At the end of this article, we write all the analyzed properties of numerical equalities in a table:
Bibliography.
- Moro M.I.. Mathematics. Proc. for 1 cl. early school At 2 p. Part 1. (First half year) / M. I. Moro, S. I. Volkova, S. V. Stepanova. - 6th ed. - M.: Enlightenment, 2006. - 112 p.: ill. + App. (2 separate l. ill.). - ISBN 5-09-014951-8.
- Algebra: textbook for 7 cells. general education institutions / [Yu. N. Makarychev, N. G. Mindyuk, K. I. Neshkov, S. B. Suvorova]; ed. S. A. Telyakovsky. - 17th ed. - M. : Education, 2008. - 240 p. : ill. - ISBN 978-5-09-019315-3.
And now let's analyze this task in detail.
Consider the next cell in the pyramid.
We know that 11 is the sum of 7 and another unknown number. Obviously, the second number is 4, so we can fill in the cell on the right in the first row.
There is one empty cell left in the pyramid. It should contain a number, adding to which 7 should get 12. Thus. in the empty cell on the left in the first row should be the number 5.

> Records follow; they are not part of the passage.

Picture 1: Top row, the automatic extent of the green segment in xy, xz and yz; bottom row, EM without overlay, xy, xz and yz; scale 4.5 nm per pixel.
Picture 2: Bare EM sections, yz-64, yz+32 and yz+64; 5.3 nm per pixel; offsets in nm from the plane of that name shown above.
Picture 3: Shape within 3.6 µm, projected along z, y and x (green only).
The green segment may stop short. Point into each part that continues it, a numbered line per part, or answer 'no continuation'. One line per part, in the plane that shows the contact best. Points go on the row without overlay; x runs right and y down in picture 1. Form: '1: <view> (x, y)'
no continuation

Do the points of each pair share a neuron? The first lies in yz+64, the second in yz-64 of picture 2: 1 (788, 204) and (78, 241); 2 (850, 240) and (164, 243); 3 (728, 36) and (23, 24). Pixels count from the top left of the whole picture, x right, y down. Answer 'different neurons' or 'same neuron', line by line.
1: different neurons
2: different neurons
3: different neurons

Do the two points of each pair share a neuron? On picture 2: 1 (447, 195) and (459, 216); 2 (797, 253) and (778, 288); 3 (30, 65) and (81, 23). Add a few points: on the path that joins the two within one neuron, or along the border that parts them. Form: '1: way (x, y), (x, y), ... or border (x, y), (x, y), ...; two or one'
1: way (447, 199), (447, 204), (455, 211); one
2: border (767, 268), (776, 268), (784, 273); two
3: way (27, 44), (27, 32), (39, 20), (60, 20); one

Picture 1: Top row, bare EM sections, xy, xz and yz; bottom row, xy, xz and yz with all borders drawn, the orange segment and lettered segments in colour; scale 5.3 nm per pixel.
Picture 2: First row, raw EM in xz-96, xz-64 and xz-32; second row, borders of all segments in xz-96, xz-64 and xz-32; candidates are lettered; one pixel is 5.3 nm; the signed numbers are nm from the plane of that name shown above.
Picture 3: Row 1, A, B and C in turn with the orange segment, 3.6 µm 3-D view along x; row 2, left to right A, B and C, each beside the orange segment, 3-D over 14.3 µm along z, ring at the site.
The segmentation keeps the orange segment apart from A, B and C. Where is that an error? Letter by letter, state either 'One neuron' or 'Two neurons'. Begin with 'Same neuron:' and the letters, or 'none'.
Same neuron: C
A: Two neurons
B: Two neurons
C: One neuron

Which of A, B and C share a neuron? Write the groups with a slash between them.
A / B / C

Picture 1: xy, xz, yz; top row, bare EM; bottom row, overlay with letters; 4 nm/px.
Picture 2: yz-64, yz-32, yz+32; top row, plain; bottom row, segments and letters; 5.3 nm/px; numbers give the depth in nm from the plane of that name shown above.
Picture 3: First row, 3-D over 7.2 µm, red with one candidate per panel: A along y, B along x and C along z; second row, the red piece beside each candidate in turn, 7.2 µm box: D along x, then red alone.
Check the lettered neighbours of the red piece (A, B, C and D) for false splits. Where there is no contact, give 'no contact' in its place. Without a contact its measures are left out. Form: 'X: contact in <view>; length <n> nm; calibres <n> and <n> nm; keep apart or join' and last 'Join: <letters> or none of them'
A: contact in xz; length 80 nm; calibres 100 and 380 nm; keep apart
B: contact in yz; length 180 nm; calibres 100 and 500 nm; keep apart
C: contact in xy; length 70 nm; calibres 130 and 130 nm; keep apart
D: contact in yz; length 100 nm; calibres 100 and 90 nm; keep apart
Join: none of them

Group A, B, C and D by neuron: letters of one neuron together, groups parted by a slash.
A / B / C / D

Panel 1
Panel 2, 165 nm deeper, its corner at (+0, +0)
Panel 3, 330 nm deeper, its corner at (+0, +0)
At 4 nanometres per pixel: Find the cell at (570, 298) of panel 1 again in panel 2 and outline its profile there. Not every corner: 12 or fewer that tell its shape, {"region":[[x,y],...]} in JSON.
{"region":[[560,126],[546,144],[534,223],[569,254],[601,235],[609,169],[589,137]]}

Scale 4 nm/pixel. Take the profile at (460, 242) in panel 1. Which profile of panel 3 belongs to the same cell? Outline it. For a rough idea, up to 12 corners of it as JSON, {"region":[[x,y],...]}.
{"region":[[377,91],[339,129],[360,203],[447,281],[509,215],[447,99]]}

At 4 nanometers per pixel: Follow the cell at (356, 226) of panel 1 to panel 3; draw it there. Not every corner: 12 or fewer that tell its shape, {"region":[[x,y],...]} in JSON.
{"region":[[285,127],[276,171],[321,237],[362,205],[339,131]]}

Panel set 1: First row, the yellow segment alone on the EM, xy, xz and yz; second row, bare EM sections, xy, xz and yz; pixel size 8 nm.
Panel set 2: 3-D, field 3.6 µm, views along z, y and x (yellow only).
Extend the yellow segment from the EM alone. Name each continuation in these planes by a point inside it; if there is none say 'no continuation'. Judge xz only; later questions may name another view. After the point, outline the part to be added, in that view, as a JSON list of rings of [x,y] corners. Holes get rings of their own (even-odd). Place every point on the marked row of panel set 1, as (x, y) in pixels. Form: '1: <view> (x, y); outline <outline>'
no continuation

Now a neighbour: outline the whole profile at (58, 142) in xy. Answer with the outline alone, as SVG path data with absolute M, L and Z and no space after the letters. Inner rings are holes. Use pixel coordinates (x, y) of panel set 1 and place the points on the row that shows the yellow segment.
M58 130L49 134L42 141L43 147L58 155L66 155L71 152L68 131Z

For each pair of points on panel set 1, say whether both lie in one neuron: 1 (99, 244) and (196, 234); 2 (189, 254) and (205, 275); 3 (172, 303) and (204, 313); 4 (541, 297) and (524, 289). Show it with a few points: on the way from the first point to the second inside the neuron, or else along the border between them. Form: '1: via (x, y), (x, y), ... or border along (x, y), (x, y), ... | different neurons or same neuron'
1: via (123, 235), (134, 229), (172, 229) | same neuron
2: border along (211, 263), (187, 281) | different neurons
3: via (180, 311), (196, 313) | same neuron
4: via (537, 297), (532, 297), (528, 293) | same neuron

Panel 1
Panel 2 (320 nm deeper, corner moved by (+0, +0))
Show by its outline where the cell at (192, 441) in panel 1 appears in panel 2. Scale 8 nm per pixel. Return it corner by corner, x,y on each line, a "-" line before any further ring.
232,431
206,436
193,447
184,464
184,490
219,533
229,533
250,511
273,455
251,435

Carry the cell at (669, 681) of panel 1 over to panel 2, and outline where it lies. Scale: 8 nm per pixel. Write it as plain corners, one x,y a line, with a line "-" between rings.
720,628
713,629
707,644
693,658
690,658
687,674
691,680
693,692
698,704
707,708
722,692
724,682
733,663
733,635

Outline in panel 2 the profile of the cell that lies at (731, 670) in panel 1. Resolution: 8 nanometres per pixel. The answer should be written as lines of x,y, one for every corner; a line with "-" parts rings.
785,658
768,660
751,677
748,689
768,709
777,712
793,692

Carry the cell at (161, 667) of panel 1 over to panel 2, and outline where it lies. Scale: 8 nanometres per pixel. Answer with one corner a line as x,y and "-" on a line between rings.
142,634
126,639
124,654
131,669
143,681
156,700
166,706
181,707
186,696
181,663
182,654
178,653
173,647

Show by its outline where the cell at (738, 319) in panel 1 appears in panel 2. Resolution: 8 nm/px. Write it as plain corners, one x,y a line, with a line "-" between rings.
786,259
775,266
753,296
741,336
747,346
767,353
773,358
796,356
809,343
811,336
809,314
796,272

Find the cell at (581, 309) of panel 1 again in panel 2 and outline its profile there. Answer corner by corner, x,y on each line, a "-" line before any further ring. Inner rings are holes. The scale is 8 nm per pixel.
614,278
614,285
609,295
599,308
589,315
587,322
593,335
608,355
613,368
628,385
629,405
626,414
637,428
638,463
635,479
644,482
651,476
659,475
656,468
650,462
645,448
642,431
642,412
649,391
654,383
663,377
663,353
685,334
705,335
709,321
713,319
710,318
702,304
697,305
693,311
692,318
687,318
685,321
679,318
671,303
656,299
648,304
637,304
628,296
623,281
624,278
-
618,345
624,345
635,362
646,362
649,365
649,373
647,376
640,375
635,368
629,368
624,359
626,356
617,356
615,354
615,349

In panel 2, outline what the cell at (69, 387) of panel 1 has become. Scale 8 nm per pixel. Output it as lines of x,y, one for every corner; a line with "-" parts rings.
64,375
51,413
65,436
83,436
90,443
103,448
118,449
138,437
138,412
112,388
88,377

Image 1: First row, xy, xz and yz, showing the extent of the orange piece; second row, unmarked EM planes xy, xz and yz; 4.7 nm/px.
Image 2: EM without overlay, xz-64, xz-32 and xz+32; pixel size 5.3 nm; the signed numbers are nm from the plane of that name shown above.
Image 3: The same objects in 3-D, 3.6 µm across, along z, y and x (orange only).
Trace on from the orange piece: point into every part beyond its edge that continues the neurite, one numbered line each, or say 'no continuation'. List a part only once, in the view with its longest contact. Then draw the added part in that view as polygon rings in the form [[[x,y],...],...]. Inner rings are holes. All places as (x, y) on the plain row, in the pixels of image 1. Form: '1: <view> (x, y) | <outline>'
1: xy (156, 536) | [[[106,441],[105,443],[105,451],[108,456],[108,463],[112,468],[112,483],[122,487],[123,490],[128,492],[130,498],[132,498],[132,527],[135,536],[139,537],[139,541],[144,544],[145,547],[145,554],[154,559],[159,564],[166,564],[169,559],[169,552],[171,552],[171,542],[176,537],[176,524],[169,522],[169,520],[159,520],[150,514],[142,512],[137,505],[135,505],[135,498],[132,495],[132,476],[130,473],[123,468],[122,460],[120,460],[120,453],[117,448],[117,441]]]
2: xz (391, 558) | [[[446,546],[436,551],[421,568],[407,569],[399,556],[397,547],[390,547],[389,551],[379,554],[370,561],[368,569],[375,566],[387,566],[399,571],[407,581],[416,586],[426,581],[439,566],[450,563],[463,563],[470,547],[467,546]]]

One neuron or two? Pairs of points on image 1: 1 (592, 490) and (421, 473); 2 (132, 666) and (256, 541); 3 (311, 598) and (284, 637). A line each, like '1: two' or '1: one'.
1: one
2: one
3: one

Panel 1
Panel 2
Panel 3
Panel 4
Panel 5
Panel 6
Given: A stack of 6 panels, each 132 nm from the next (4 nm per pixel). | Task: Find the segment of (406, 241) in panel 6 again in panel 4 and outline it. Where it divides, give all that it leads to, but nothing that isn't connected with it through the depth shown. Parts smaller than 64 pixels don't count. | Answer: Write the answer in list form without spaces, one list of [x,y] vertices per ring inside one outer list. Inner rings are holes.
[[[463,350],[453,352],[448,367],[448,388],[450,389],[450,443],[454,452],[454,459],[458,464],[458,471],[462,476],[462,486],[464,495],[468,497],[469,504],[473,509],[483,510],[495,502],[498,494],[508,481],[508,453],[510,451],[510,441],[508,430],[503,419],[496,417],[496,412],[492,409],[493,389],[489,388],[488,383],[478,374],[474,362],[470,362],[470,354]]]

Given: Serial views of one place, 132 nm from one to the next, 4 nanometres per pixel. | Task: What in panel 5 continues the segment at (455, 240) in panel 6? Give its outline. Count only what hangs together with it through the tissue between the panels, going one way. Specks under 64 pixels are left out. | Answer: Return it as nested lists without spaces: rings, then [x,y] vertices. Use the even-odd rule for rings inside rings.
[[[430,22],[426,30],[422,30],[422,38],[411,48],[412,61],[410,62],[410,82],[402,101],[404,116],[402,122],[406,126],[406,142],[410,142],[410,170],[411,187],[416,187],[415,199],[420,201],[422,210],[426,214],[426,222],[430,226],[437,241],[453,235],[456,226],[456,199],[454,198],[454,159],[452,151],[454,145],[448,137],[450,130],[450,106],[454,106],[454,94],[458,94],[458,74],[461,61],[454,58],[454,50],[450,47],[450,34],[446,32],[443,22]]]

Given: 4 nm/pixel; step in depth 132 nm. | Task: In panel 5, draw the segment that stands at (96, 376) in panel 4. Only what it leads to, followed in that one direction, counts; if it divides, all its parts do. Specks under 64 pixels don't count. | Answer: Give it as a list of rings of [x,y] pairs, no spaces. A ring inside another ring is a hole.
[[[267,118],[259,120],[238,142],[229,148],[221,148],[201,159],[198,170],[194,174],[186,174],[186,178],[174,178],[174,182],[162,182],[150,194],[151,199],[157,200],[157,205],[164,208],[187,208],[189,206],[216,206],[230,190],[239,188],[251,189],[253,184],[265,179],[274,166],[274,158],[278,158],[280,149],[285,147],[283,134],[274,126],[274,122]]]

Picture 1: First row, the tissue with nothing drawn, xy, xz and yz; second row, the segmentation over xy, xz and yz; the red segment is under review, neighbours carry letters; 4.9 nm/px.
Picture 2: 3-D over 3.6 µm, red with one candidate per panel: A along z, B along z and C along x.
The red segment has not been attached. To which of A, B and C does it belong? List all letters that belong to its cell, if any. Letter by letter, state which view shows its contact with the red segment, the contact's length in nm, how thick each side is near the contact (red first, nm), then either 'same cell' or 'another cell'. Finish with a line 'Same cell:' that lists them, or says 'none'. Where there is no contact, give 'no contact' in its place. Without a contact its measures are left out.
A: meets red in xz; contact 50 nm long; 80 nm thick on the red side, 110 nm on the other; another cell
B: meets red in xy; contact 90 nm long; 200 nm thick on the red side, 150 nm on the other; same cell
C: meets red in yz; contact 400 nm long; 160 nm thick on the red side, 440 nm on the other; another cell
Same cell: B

Consider the cells in the second row. There should be two numbers in the sum of which should be equal to 24. At the same time, note that in order to get the desired two numbers in the second column, you need to add 3 and 5 to some unknown number, which is located in the middle cell of the first row, that is, the difference these two numbers should equal 2. The numbers 11 and 13 are suitable for these conditions, because 11 + 13 \u003d 24, and on the other hand 13 - 11 \u003d 2. Thus, we can fill in the cells of the 2nd row.
And it remains to find the last number in the first row. This number can be obtained if it is added to 3 and then we get 11. Thus. this number is 8.